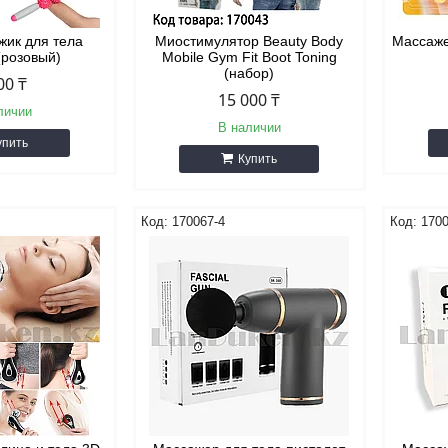
жик для тела
Миостимулятор Beauty Body
Массаже
(розовый)
Mobile Gym Fit Boot Toning
(набор)
00 ₸
15 000 ₸
личии
В наличии
упить
Купить
170067-4
1700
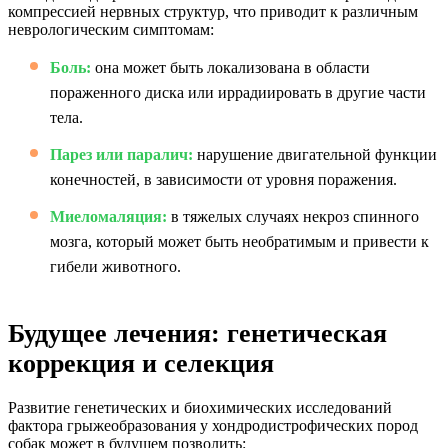
компрессией нервных структур, что приводит к различным
неврологическим симптомам:
Боль:
она может быть локализована в области
пораженного диска или иррадиировать в другие части
тела.
Парез или паралич:
нарушение двигательной функции
конечностей, в зависимости от уровня поражения.
Миеломаляция:
в тяжелых случаях некроз спинного
мозга, который может быть необратимым и привести к
гибели животного.
Будущее лечения: генетическая
коррекция и селекция
Развитие генетических и биохимических исследований
фактора грыжеобразования у хондродистрофических пород
собак может в будущем позволить:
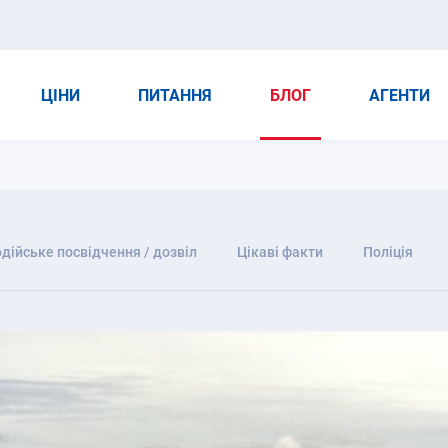
ЦІНИ
ПИТАННЯ
БЛОГ
АГЕНТИ
дійське посвідчення / дозвіл
Цікаві факти
Поліція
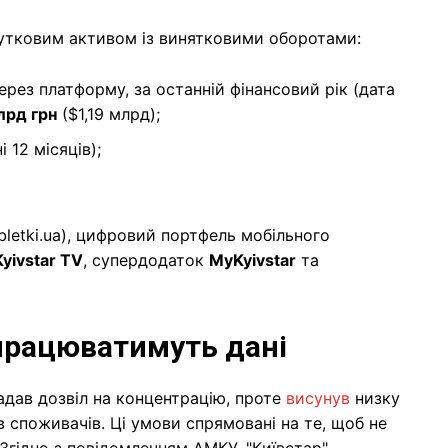
ибутковим активом із винятковими оборотами:
через платформу, за останній фінансовий рік (дата
лрд грн
($1,19 млрд);
і 12 місяців);
letki.ua), цифровий портфель мобільного
Kyivstar TV
, супердодаток
MyKyivstar
та
 працюватимуть дані
адав дозвіл на концентрацію, проте
висунув
низку
в споживачів. Ці умови спрямовані на те, щоб не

**Task prompt**
Report how many lines of the records above contain the word "может", treating uppercase and lowercase as different, and give only the number.

**Solution for this task**
3